Understanding the Disney ROFR Resale Timeline & What to Expect
When purchasing a Disney Vacation Club (DVC) contract through the resale market, it's essential to understand the timeline and process involved, particularly the Right of First Refusal (ROFR). This process can significantly impact the duration of your purchase, and knowing what to expect can help you plan accordingly.
What is Disney's Right of First Refusal (ROFR)?
Disney's Right of First Refusal is a contractual right that allows Disney to step in and purchase a DVC resale contract before the buyer completes the transaction. This means that if you agree to purchase a resale contract, Disney has the option to buy it under the same terms and conditions. This right is in place to help Disney maintain control over the pricing and availability of DVC contracts on the resale market.
Why Does Disney Exercise ROFR?
Disney exercises ROFR to ensure that resale prices do not fall too low, which could devalue the DVC brand and affect the perceived value of owning a DVC membership. By purchasing contracts at the agreed resale price, Disney can maintain a stable market value for its properties. This strategy also allows Disney to replenish its inventory of DVC contracts, which it can then sell directly to new members at current market rates.
The ROFR Process and Timeline
The ROFR process is a critical step in the DVC resale timeline. Once a buyer and seller agree on the terms of the sale, the contract is submitted to Disney for review. Disney typically has 30 days to decide whether to exercise its ROFR. During this period, the buyer and seller must wait for Disney's decision before proceeding with the sale.
Steps in the ROFR Process
- Offer Acceptance: The buyer and seller agree on the terms of the sale, and the contract is signed.
- Submission to Disney: The signed contract is submitted to Disney for ROFR review.
- Disney's Decision: Disney reviews the contract and decides whether to exercise its ROFR within approximately 30 days.
- Proceeding with Sale: If Disney waives its ROFR, the sale can proceed. If Disney exercises its ROFR, the contract is purchased by Disney under the agreed terms.
What Happens After ROFR?
If Disney waives its ROFR, the resale process continues. The next steps typically involve the closing process, which includes title searches, document preparation, and the transfer of ownership.
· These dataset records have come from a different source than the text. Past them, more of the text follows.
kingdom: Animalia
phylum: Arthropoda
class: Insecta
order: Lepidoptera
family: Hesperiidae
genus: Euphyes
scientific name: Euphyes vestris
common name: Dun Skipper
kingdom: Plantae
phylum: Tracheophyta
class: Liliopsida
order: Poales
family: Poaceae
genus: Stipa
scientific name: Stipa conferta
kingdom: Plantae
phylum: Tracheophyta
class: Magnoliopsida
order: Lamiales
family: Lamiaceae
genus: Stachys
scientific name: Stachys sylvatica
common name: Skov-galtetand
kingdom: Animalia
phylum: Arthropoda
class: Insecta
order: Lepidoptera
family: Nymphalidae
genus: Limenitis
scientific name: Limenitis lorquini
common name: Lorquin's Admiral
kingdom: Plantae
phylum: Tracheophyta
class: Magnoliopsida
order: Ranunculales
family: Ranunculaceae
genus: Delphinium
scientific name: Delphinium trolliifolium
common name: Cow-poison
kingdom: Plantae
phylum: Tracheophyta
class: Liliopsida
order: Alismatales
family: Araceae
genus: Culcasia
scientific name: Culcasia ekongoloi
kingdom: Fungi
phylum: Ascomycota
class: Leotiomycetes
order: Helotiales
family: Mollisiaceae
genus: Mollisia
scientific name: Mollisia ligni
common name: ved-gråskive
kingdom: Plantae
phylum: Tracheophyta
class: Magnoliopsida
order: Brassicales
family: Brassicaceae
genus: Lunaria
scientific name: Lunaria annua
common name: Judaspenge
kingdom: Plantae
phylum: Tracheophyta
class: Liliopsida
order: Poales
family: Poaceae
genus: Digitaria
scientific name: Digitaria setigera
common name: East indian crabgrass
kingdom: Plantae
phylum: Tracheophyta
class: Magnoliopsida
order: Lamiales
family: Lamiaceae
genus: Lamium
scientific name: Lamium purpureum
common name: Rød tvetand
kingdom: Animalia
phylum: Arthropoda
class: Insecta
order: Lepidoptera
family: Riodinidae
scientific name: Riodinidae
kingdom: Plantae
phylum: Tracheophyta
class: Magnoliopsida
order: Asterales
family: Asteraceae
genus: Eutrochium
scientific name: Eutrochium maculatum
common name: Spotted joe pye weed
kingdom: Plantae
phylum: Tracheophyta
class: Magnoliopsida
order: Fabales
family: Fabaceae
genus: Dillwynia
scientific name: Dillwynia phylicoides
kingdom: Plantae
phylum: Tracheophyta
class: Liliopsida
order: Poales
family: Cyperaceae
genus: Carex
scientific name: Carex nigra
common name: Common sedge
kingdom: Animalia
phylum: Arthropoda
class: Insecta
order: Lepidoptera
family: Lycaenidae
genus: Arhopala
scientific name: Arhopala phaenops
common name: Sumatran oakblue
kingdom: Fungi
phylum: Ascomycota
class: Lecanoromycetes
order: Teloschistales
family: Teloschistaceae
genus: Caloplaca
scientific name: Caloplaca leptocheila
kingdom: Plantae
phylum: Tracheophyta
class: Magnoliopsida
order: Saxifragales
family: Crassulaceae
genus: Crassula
This phase usually takes an additional 30 to 60 days, depending on the efficiency of the title company and the responsiveness of the parties involved.
Tips for Navigating the ROFR Process
- Work with Experienced Brokers: Engaging a knowledgeable DVC resale broker can help you navigate the complexities of the ROFR process and increase your chances of a successful purchase.
- Set Realistic Expectations: Understand that the ROFR process can take time, and be prepared for potential delays.
- Consider ROFR Trends: Some resorts and contract sizes are more likely to be bought back by Disney. Researching recent ROFR trends can help you make informed decisions.
Conclusion
The Disney ROFR resale timeline is an essential consideration for anyone looking to purchase a DVC contract on the resale market. By understanding the process and preparing for potential outcomes, buyers can navigate the resale journey more smoothly. While the ROFR process can extend the timeline of your purchase, being informed and working with experienced professionals can help ensure a successful transaction.